Quoted passage:

▬▬▬▬▬▬

English racing trainer (1838–1922)

John Porter (2 March 1838 – 21 February 1922) was an English Thoroughbred flat racing trainer whose horses won the English Triple Crown three times. He was described by the National Horseracing Museum as "undoubtedly the most successful trainer of the Victorian era."

He was also the founder of Newbury Racecourse in Berkshire, England.

==Early life==

Orme, the Duke of Westminster's racehorse, by Holland Tringham, Kingsclere. Illustrated London News, May 1892.

John Porter's Park House, Kingsclere, by Holland Tringham, in Illustrated London News, May 1892.

John Porter as shown in the Illustrated London News, May 28, 1892.

John Porter was born in Rugeley, Staffordshire on 2 March 1838. His father was a tailor and his mother a dressmaker. He left school in 1852, as his father was eager for him to join the legal profession. However, Porter visited John Day’s stables while on holiday and was impressed with what he saw.

In 1853 John Porter (aged 15) was apprenticed to John Day, who trained racehorses principally for lawyer Henry Padwick, at Michel Grove, near Worthing, Sussex. The stable moved to Findon, Sussex in 1857.

Soon after the move, John Day left Findon after a disagreement with Mr Padwick, and Porter's apprenticeship was terminated. He stayed at Findon under William Goater, who took over the trainer's licence. He became secretary and in many ways manager of the establishment on behalf of Mr Padwick.

▬▬▬▬▬▬

Material shown:
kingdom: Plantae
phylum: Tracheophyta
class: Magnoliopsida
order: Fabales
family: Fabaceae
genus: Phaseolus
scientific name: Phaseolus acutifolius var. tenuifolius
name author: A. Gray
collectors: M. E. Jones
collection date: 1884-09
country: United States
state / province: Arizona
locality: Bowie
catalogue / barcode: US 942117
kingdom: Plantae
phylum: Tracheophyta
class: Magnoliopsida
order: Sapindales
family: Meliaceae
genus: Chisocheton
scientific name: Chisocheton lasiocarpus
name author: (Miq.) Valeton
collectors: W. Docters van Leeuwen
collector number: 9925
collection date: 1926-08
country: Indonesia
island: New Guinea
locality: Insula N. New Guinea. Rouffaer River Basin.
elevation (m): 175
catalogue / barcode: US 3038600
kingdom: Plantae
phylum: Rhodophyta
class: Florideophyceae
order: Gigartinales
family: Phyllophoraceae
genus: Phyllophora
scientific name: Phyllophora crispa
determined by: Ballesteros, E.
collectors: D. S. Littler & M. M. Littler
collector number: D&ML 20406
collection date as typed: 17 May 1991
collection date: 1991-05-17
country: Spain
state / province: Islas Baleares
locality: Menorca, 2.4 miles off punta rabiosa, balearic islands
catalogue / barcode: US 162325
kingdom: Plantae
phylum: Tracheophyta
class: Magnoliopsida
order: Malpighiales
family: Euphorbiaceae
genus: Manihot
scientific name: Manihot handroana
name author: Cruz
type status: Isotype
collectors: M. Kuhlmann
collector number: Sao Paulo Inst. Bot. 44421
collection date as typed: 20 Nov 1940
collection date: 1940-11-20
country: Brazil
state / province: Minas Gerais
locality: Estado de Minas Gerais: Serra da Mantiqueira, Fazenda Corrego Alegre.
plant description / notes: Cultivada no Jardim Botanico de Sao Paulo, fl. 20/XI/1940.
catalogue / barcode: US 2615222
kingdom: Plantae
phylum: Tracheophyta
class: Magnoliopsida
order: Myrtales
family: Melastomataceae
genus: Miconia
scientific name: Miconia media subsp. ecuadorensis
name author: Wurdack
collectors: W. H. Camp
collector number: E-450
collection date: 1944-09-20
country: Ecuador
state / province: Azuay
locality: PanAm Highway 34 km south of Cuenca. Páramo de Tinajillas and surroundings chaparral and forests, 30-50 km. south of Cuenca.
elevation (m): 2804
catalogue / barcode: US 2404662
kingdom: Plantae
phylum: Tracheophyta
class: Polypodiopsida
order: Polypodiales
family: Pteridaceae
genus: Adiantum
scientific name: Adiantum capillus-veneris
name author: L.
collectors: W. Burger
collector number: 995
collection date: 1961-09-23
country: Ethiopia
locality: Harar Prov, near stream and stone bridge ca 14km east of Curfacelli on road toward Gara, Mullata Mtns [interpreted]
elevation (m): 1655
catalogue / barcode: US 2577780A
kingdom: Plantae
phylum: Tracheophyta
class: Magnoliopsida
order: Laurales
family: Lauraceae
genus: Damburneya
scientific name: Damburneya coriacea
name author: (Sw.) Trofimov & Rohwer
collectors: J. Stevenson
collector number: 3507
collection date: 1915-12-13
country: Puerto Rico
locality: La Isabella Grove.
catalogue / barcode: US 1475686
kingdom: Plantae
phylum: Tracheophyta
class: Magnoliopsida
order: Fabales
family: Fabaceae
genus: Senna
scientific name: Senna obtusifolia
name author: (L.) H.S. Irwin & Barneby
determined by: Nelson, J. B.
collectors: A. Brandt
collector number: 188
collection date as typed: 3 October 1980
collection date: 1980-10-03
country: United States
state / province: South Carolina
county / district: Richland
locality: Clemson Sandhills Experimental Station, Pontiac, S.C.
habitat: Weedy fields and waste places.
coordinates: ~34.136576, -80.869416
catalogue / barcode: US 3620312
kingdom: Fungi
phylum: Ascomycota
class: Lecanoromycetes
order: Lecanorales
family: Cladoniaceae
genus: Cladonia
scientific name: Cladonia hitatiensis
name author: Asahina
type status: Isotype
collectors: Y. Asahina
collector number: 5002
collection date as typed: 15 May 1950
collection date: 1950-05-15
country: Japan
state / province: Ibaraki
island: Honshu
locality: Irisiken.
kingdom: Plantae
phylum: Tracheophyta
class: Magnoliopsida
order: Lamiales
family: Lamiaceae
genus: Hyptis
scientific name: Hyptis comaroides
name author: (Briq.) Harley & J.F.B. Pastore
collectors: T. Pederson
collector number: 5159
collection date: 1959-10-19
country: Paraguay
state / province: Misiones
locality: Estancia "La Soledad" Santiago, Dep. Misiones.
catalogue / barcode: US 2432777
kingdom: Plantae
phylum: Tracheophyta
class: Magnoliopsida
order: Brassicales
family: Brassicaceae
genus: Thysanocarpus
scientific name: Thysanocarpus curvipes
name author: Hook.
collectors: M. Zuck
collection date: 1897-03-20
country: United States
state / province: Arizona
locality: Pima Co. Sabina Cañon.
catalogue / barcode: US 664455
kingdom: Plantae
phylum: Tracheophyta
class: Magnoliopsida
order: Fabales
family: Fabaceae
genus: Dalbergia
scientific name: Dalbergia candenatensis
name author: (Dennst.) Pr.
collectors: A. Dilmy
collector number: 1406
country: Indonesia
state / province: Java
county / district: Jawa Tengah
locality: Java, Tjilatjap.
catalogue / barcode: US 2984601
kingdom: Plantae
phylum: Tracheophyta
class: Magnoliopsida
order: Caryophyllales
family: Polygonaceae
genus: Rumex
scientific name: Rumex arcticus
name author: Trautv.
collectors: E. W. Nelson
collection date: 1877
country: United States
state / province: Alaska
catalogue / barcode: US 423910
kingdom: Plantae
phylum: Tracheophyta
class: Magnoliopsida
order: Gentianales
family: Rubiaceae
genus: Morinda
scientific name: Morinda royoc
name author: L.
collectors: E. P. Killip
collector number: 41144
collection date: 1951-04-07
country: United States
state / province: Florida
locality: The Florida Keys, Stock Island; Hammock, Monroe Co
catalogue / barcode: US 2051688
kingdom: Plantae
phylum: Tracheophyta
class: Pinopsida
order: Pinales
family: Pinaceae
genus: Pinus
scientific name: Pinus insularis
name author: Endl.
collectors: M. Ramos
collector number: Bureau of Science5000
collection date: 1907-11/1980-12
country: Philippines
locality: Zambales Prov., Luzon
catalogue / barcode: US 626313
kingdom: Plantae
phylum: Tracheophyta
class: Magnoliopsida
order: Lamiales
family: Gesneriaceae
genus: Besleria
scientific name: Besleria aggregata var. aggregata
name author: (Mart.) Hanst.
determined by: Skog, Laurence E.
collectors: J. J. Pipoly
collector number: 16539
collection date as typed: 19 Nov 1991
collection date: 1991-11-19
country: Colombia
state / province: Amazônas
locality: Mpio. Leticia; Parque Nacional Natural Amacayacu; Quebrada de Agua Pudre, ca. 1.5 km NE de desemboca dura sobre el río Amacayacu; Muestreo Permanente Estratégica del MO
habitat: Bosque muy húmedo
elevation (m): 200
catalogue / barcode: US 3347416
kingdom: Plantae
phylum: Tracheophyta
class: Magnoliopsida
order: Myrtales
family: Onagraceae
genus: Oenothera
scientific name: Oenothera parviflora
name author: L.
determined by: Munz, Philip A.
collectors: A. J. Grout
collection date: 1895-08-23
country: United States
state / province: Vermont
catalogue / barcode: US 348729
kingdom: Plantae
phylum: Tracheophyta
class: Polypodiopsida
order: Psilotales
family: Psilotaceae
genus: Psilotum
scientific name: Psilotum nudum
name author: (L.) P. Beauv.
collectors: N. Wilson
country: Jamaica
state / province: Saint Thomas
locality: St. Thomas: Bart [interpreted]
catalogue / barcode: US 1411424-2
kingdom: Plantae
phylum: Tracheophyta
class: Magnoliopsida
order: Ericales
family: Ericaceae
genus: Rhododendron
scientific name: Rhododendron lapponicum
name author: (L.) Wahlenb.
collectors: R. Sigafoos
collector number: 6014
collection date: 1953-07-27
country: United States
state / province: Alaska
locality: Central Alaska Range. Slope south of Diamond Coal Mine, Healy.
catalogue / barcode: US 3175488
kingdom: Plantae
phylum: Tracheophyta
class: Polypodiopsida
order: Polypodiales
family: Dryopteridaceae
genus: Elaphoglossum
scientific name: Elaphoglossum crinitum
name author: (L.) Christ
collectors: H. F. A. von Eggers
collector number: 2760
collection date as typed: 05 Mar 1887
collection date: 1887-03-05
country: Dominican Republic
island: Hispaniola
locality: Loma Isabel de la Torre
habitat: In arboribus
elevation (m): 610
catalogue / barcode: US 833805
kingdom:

▬▬▬▬▬▬

What you are asked to do:
In three sentences, summarize the text on the racehorse trainer John Porter.

Solution for this exercise:
John Porter (1838–1922) was an English flat racing trainer whose horses won the English Triple Crown three times, and he founded Newbury Racecourse in Berkshire. Born in Rugeley, Staffordshire, to a tailor and a dressmaker, he left school in 1852 and in 1853 was apprenticed to John Day, who trained racehorses principally for Henry Padwick. After Day left Findon following a disagreement with Padwick, Porter stayed on under William Goater and became secretary and in many ways manager of the establishment on Padwick's behalf.